Gespannt hatte Sally Banks' Aufbruch verfolgt und sich unverzüglich ebenfalls in Richtung Dorf auf den Weg gemacht. Einmal hatte sie kurz angehalten, um eine Feuernelke aus den Büschen zu pflücken, einen Augenblick lang ihr strahlendes Rot zu bewundern und die Blütenblätter zu betrachten, die sich spreizten wie die winzigen Finger eines Babys. Dann war ihr wieder eingefallen, was sie ihren Freunden alles zu erzählen hatte, und sie war schnell weitergelaufen und ließ die Blume achtlos fallen.

  Sie hatte ihn ganz genau gesehen, diesen Polizisten, der wohl der Chef der ganzen Angelegenheit war. Richtig nahe, und sie mußte jetzt noch kichern, wenn sie daran dachte, wie er beinahe hingeknallt war, als er über die Mauer kraxelte. Man sah sofort, daß er keine Übung hatte mit dem Gelände hier im Norden; wahrscheinlich hatte Scotland Yard ihn hergeschickt. Sein Kopf war ja ganz attraktiv, mit dem kurzgeschorenen schwarzen Haar und dem hageren, kantigen Gesicht darunter - trotz seiner Nase, die offensichtlich schon mal gebrochen und dann nicht ordentlich gerichtet worden war. Die scharfen, ruhelosen Augen verrieten Kraft und Energie, und die kleine weiße Narbe neben dem rechten Auge deutete für Sally auf ein exotisches, abenteuerliches Leben hin. Sie stellte sich vor, wie er mit einem blutrünstigen Mörder gekämpft hatte, auf Leben und Tod. Für einen Polizisten war er ihr zwar ein bißchen klein vorgekommen, dafür aber drahtig, und sein Körper hatte stark und wendig ausgesehen.
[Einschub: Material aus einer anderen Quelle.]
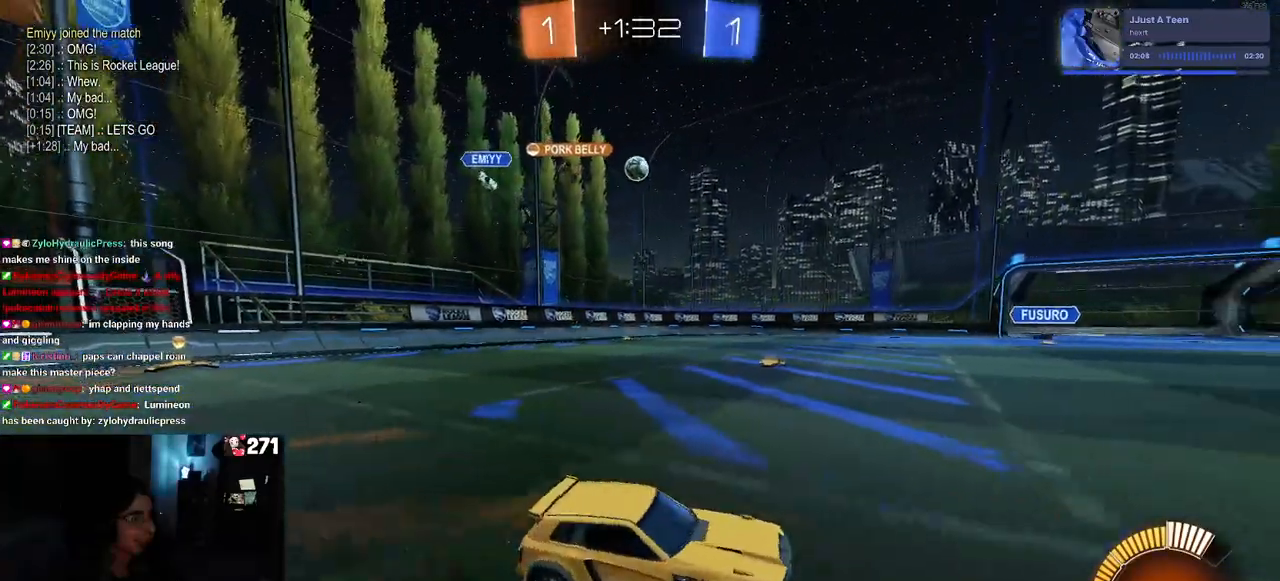
{"buttons": ["R2"], "left_stick": "left", "right_stick": "center", "events": []}
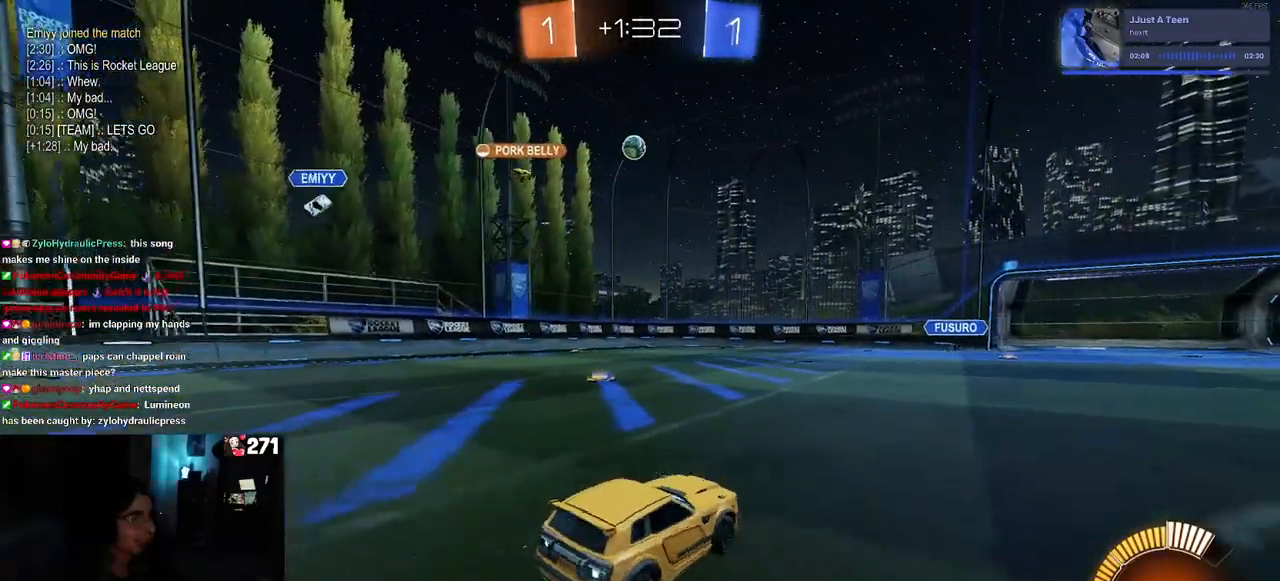
{"buttons": ["R2"], "left_stick": "center", "right_stick": "center", "events": [[167, "R1", "down"], [183, "left_stick", "center"], [250, "left_stick", "right"], [300, "left_stick", "center"], [500, "R1", "up"]]}
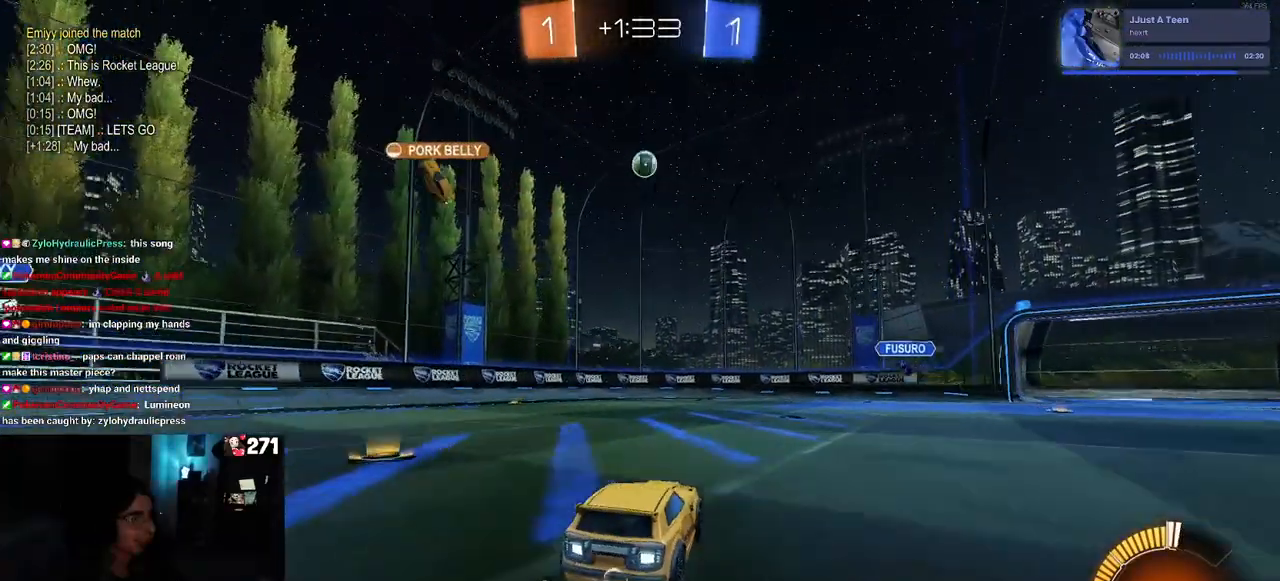
{"buttons": ["R2"], "left_stick": "right", "right_stick": "center", "events": [[83, "left_stick", "left"], [183, "left_stick", "center"], [233, "left_stick", "right"], [333, "SQUARE", "down"], [483, "SQUARE", "up"]]}
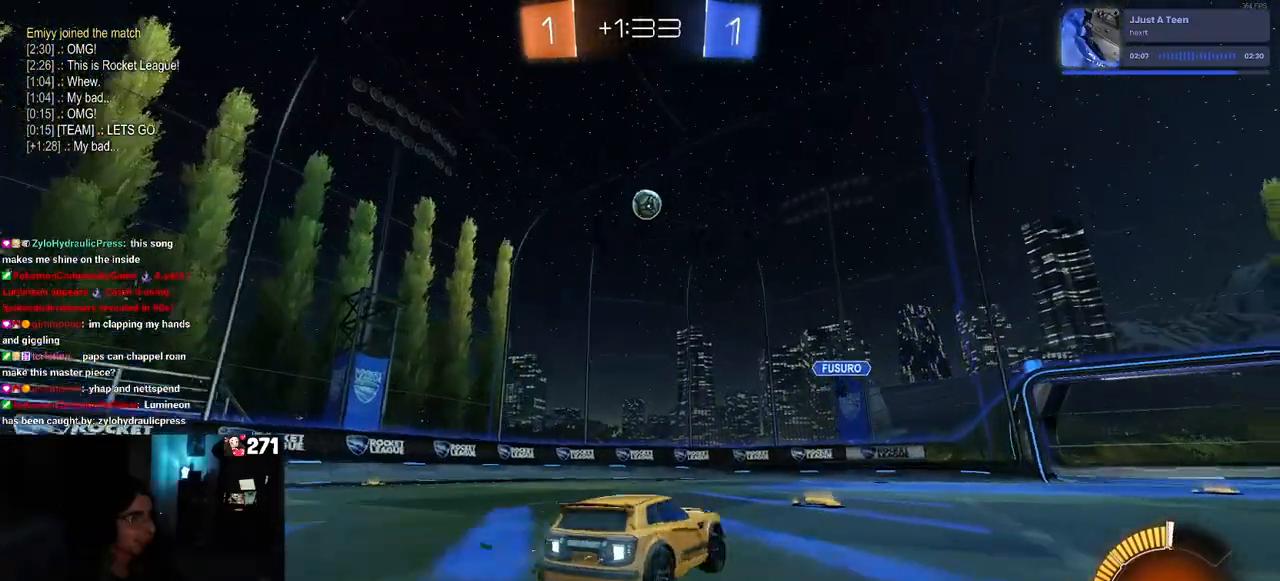
{"buttons": ["R2"], "left_stick": "right", "right_stick": "center", "events": []}
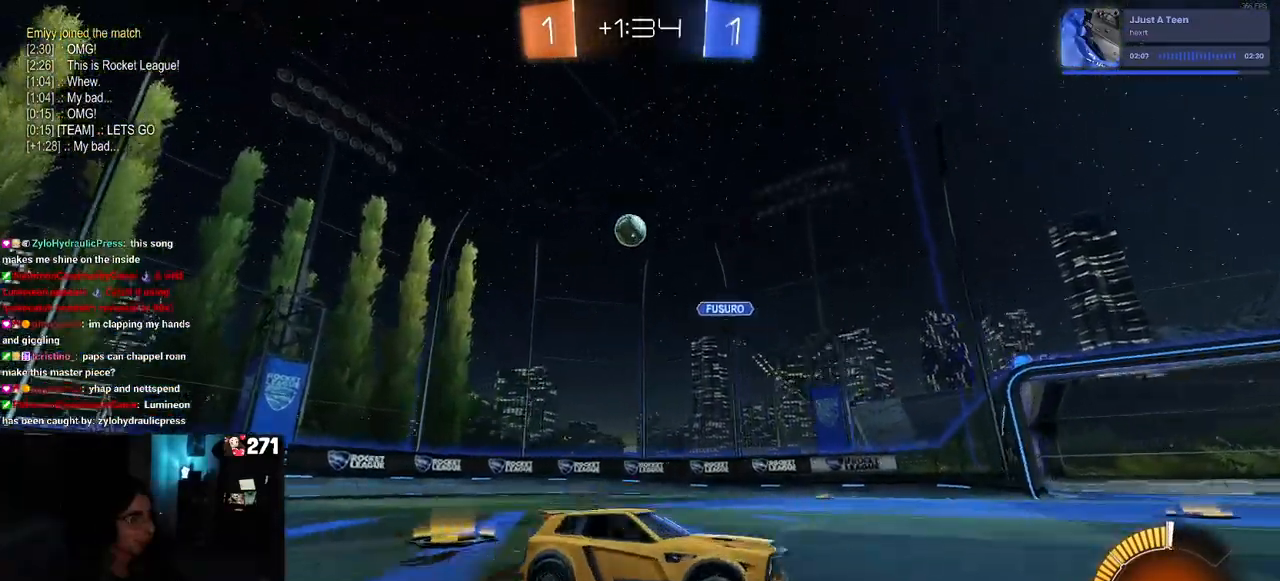
{"buttons": ["R2"], "left_stick": "right", "right_stick": "center", "events": [[67, "R1", "down"], [467, "R1", "up"]]}
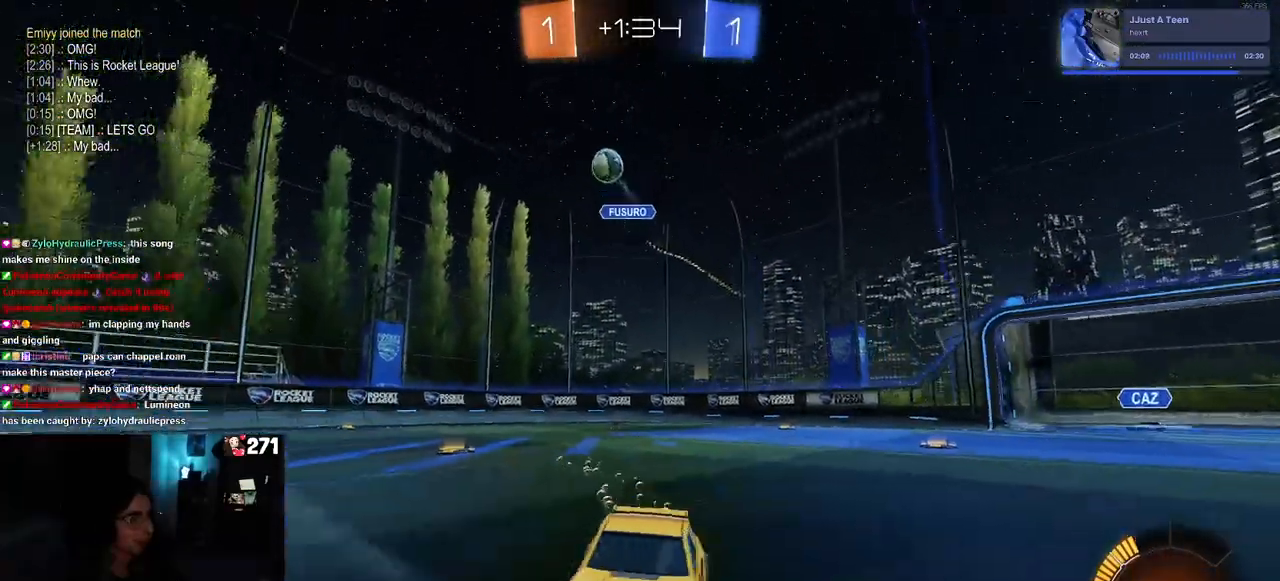
{"buttons": ["SQUARE", "R2"], "left_stick": "down-left", "right_stick": "center", "events": [[50, "CROSS", "down"], [100, "left_stick", "up"], [150, "CROSS", "up"], [150, "left_stick", "up-left"], [200, "CROSS", "down"], [283, "SQUARE", "down"], [283, "left_stick", "down-left"], [333, "CROSS", "up"]]}
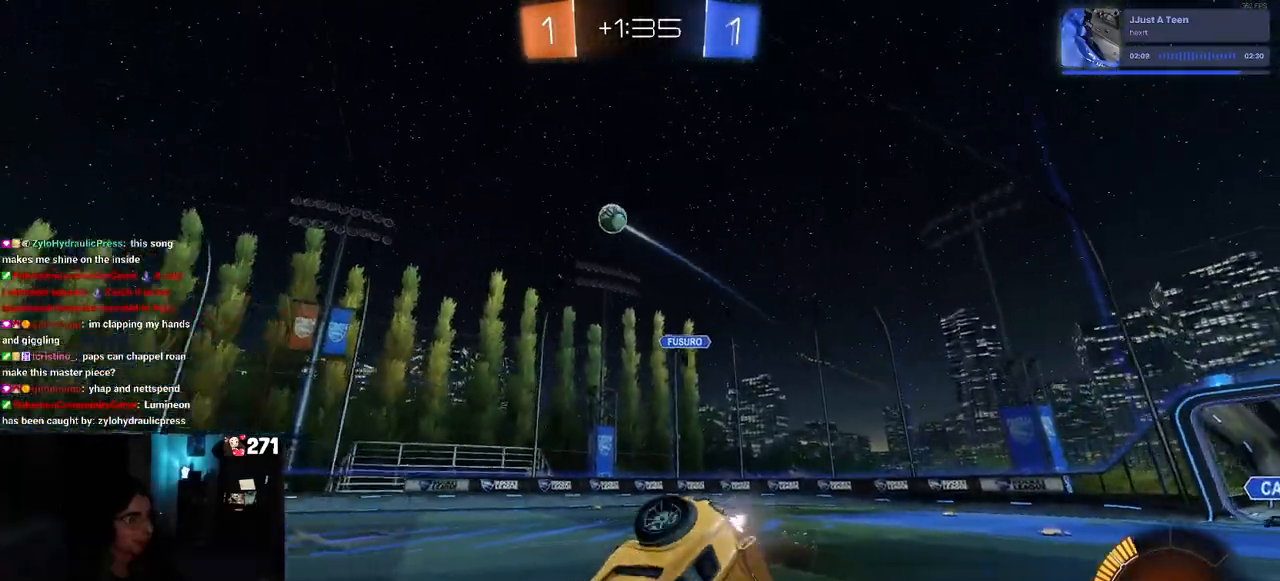
{"buttons": ["SQUARE", "R2"], "left_stick": "down-left", "right_stick": "center", "events": []}
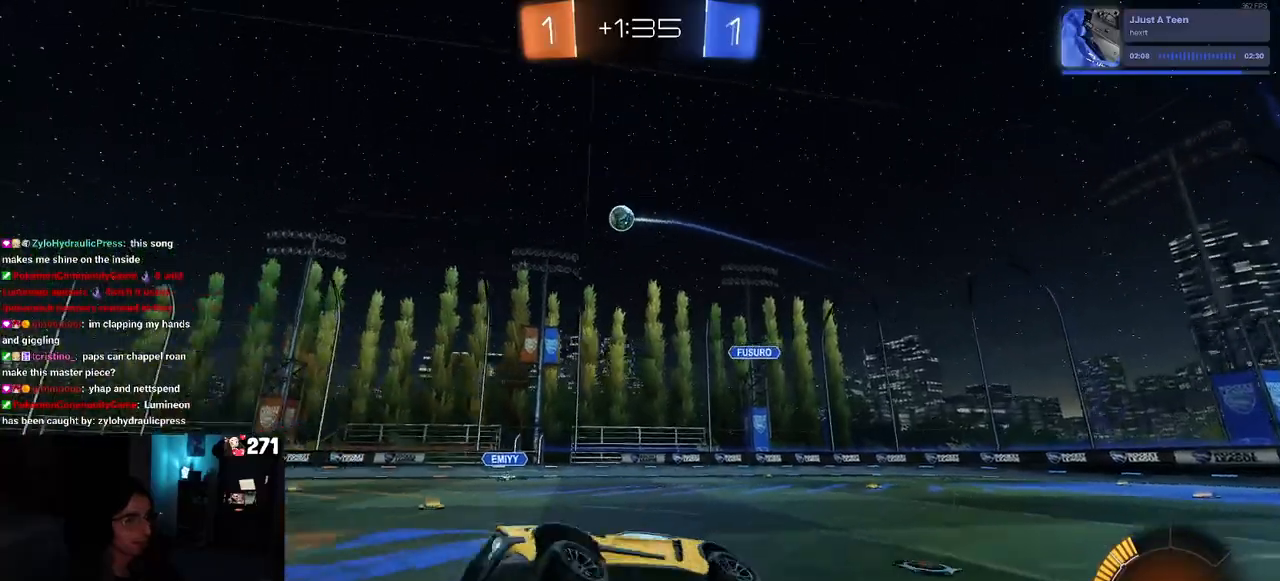
{"buttons": ["R1", "R2"], "left_stick": "right", "right_stick": "center", "events": [[33, "SQUARE", "up"], [50, "left_stick", "center"], [317, "left_stick", "right"], [467, "R1", "down"]]}
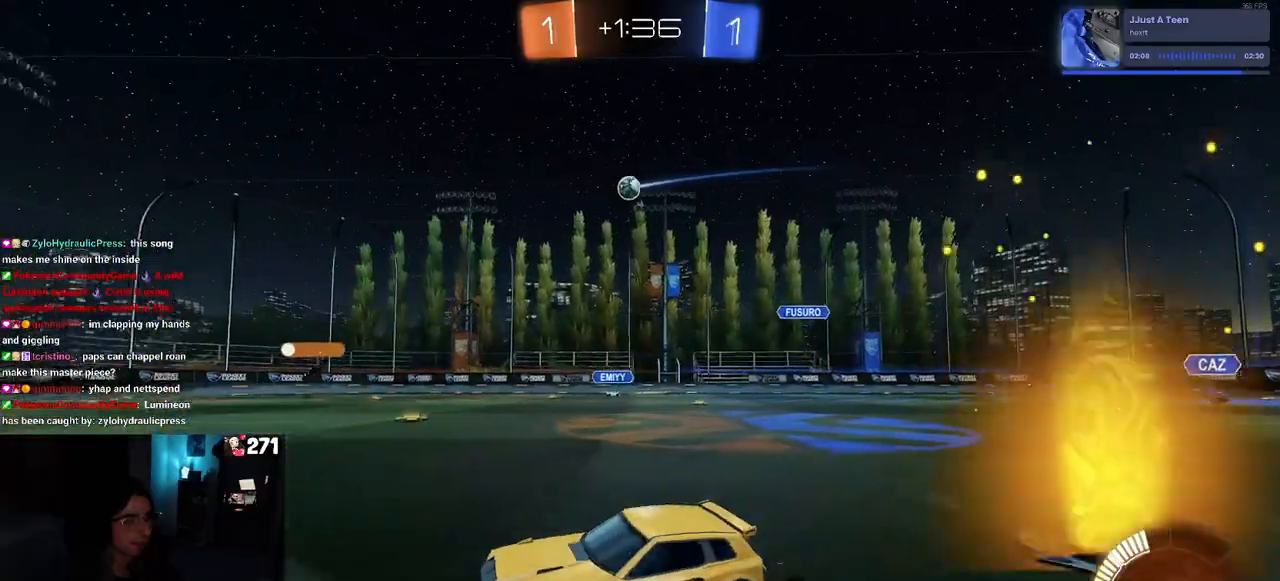
{"buttons": ["R2"], "left_stick": "right", "right_stick": "center", "events": [[17, "left_stick", "center"], [83, "R1", "up"], [117, "left_stick", "right"], [217, "left_stick", "center"], [300, "left_stick", "left"], [417, "left_stick", "center"], [500, "left_stick", "right"]]}
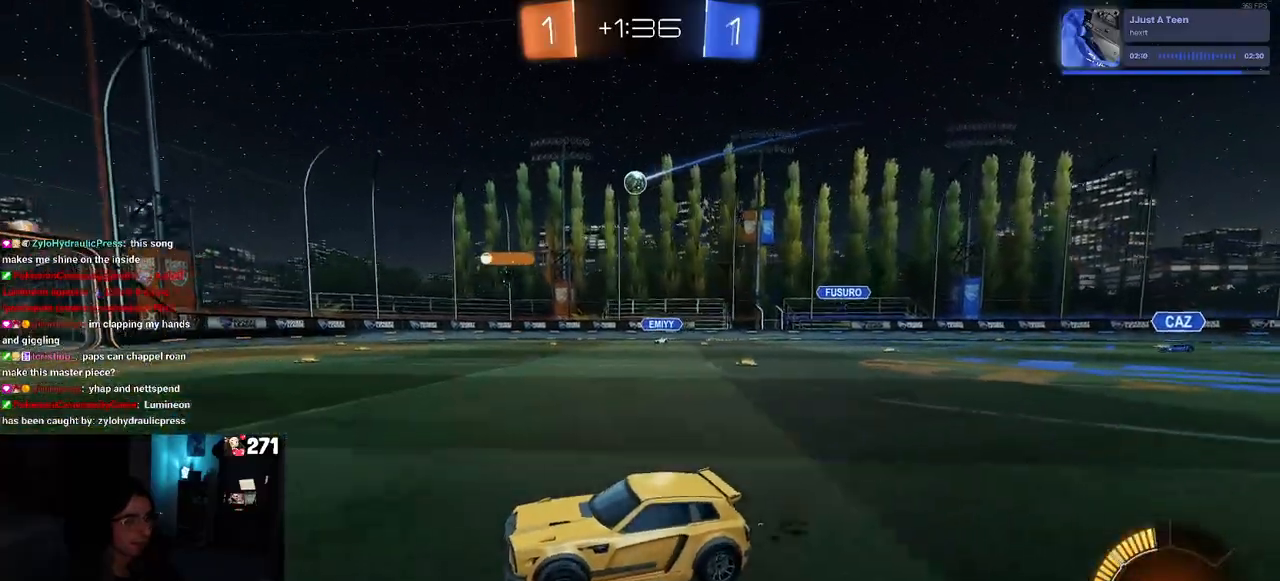
{"buttons": ["R2"], "left_stick": "right", "right_stick": "center", "events": [[167, "SQUARE", "down"], [300, "SQUARE", "up"]]}
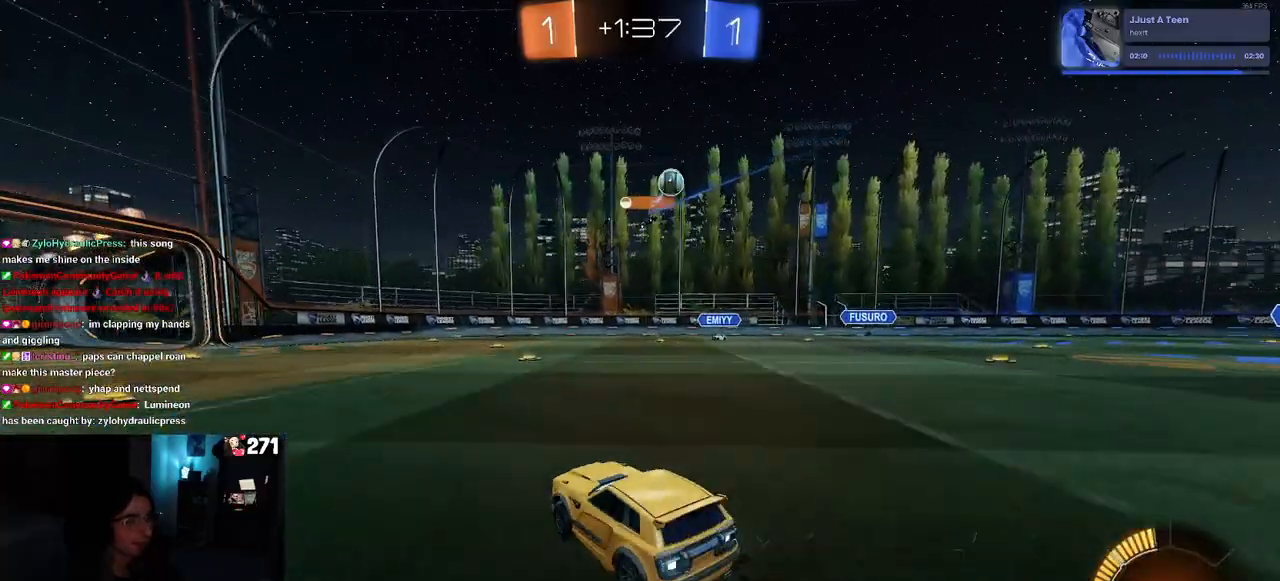
{"buttons": ["R2"], "left_stick": "left", "right_stick": "center", "events": [[350, "left_stick", "left"]]}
  Am westlichen Ende des Dorfes, in der Nähe des Bridge, gab es ein Café, wo sich Sally und ihre Freunde oft aufhielten. Der Kaffee war dünn, die Cola warm und der griechische Wirt ein Ekel, aber zum Ausgleich bot das Lokal zwei Videospiele, eine hochmoderne Jukebox und einen antiken Flipper. Natürlich wäre es Sally lieber gewesen, ein kleines gekonntes Make-up aufzulegen, um in einem richtigen Pub für achtzehn durchzugehen - vorzugsweise an den Disco-Abenden im Hare and Hounds -, aber in einer so kleinen Gemeinde kannte jeder jeden, und sie hatte Angst, daß ihrem Vater etwas zu Ohren kam. Bisher hatte sie es nur mit den Pubs in Eastvale versucht, mit Kevin, obwohl auch das schon riskant war wegen der Schule dort. Auch in Leeds und in York, das war sicherer, und bisher hatte sie noch nie jemand nach ihrem Alter gefragt.

  Die Tür schepperte, als sie das Café betrat und von den vertrauten Piepsern empfangen wurde, die darauf hindeuteten, daß wieder ein paar Dutzend Außerirdische ihr Leben hatten lassen müssen. Kathy Chalmers und Hazel Kirk waren ganz vertieft in ihr Spiel, während Anne Downes daneben stand und sich bemühte, unbeteiligt auszusehen. Anne war ein Bücherwurm, ein reizloses Mädchen mit einer dicken Brille, das trotzdem beachtet und geliebt werden wollte. Und wenn das bedeutete, daß man an Videogames herumhängen mußte - bitte sehr. Die anderen zogen sie ständig auf, wenn auch nicht bösartig, aber glücklicherweise war Anne intelligent und mit einer angeborenen Schlagfertigkeit gesegnet, was ihr half, sich in diesem Kreis zu behaupten.

  Die beiden übrigen Mädchen waren eher wie Sally, wenn nicht gar ebenso hübsch. Sie kauten Kaugummis, schminkten sich (allerdings ungeschickt, im Gegensatz zu Sally) und machten eine Menge Wirbel um Kleider und Frisuren. Kathy war sogar damit durchgekommen, sich das Haar hennarot zu färben. Ihre Eltern hatten zwar getobt, aber schließlich nicht viel ändern können, nachdem es einmal passiert war.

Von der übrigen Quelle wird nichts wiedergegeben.